そして、指令所内に沈黙が落ちるのだった。
◆
「もっと包帯を用意しろ。ニコ、お湯はまだかっ!!」
「はい、ただいまっ!!」
ヴァルキュリアのテントの前は、さながら野戦病院の様だった。
ニコたちがテントに戻って最初に見た光景は、コリーナが第一騎士団の若い連中を手足のごとく使っている姿だった。

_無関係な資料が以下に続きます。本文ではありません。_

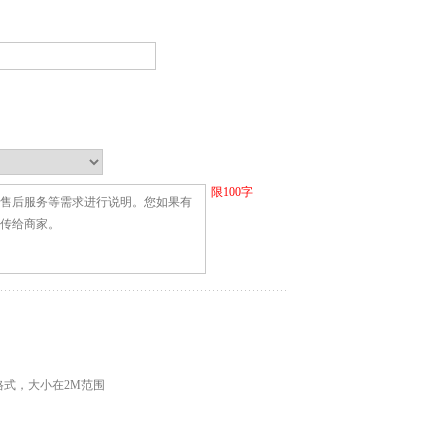
限
100
字
G格式，大小在2M范围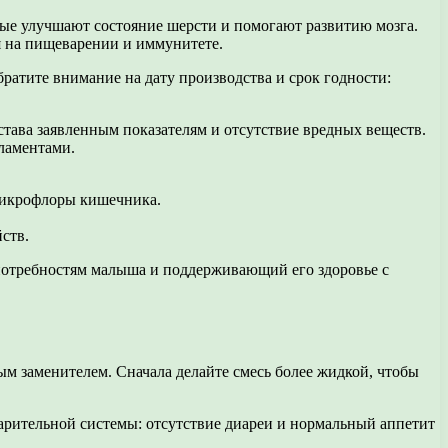
рые улучшают состояние шерсти и помогают развитию мозга.
я на пищеварении и иммунитете.
атите внимание на дату производства и срок годности:
става заявленным показателям и отсутствие вредных веществ.
ламентами.
микрофлоры кишечника.
ств.
 потребностям малыша и поддерживающий его здоровье с
ым заменителем. Сначала делайте смесь более жидкой, чтобы
арительной системы: отсутствие диареи и нормальный аппетит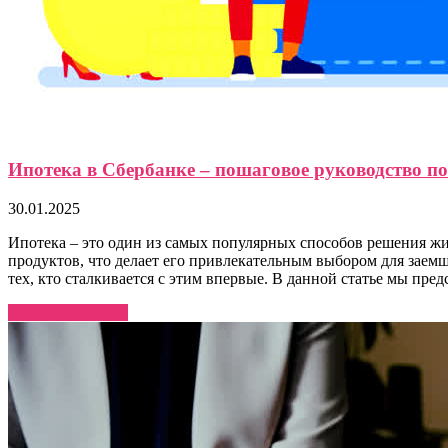
Ипотека в Сбербанке – пошаговое руководство п
30.01.2025
Ипотека – это один из самых популярных способов решения жи
продуктов, что делает его привлекательным выбором для заемщ
тех, кто сталкивается с этим впервые. В данной статье мы пре
Узнать больше →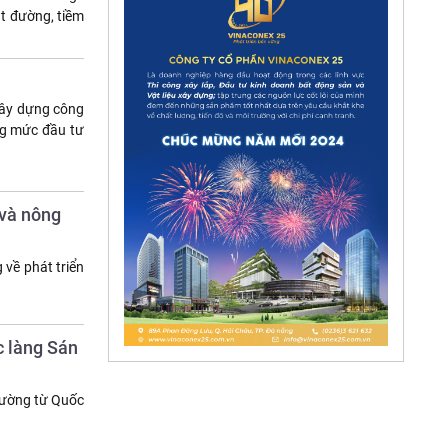
ặt đường, tiềm
xây dựng công
ng mức đầu tư
 và nông
về phát triển
c làng Sán
đường từ Quốc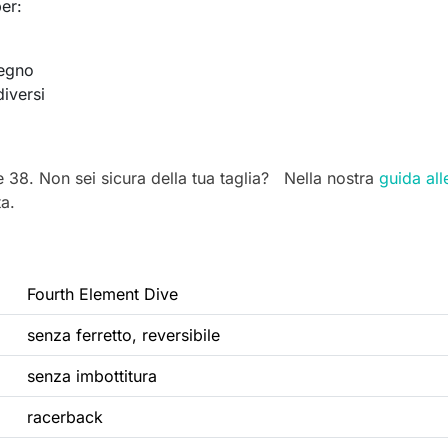
er:
tegno
diversi
6 e 38. Non sei sicura della tua taglia? Nella nostra
guida all
ta.
Fourth Element Dive
senza ferretto, reversibile
senza imbottitura
racerback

「ヴァスケス、戻ったか。丁度いい。まだ動けない者がいるらしい。こいつらと一緒に回収に行ってこい」
「お、おう……」
「すいません。こちらです」
第一騎士団の若い騎士がヴァスケスを連れて負傷者の回収に向かう。
「アグネスとフロムはリネンをありったけ持ってこいっ!!あと、傷薬もだ」
「「はいっ!!」」
「ニコはすぐに湯を沸かせっ!!消毒用だ。グラグラにしろっ!!」
「は、はいっ!!」
馬房での出来事を報告する前に、コリーナに使いまわされる。
そんな鉄火場にスティーブがやってきた。
「コリーナ殿。すまん」
「謝辞などいらん。まだ動けない者がいると聞く。すぐに回収班を用意しろっ!!」
「あ、ああ。わかった」
「ニコッ!!お湯はまだかっ!!」
「はいーっ!!」
誰もコリーナに逆らえなかった。
◆
一方、森の奥。
「そうか……アイツがやられたか……」
「はい。一刀のもとに……しかもすぐに止めを刺されました」
「……」
頭目に報告しているのは、ついさっきまでヴァスケスと切り結んでいた男だった。
「戻らぬ者は?」
「多分、捕虜になっているかと」
頭目は大きなため息を吐く。
「戦果的には問題ない……が、ヴァルキュリアを甘く見過ぎていたか」
「はい。特に私と切り結んでいた女騎士は、相当の手練れです」
「……そうか。それが分かっただけでも良かった」
男は大きく頭を下げると、頭目の前から姿を消す。
入れ替わるように、目つきの鋭い男が頭目の横に立つ。
「どういたしますか? 追撃の用意をいたしますが」
「今の奴らは手負いだ……追撃すれば、こちらにも損害が出る」
「……」
目つきの鋭い男は何も言わない。
「今回の襲撃の目的は『威力偵察』だ。目的は達成した」
「頭目が仰る通りに」
そう言って目つきの悪い男も暗闇の中に姿を消す。
再び、小さな焚火のそばには頭目が一人。
「次が楽しみだ……ヴァルキュリア騎士団」
そして頭目も闇の中へと姿を消したのだった。